* _Requirements_
Please put the text lines of the material below into a numbered list, leaving out blank lines and the pictures.

* _Data for the task_
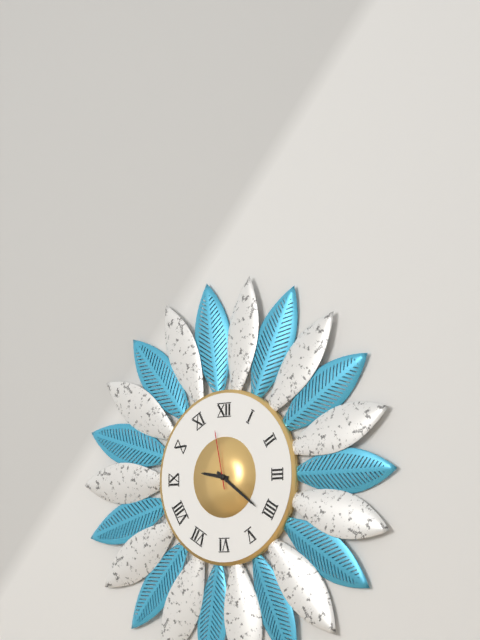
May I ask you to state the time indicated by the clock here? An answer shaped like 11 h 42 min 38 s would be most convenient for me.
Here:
9 h 21 min 58 s
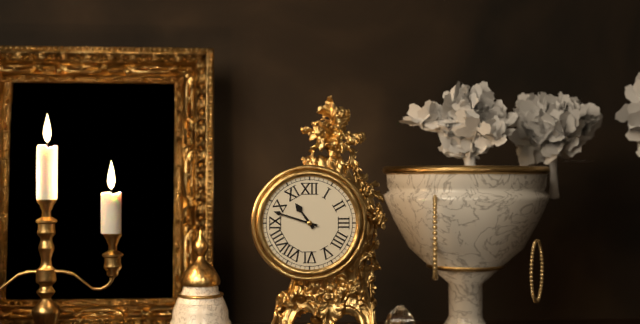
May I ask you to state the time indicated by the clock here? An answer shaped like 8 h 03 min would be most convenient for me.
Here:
10 h 48 min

* _Finished exercise_
1. May I ask you to state the time indicated by the clock here? An answer shaped like 11 h 42 min 38 s would be most convenient for me.
2. Here:
3. 9 h 21 min 58 s
4. May I ask you to state the time indicated by the clock here? An answer shaped like 8 h 03 min would be most convenient for me.
5. Here:
6. 10 h 48 min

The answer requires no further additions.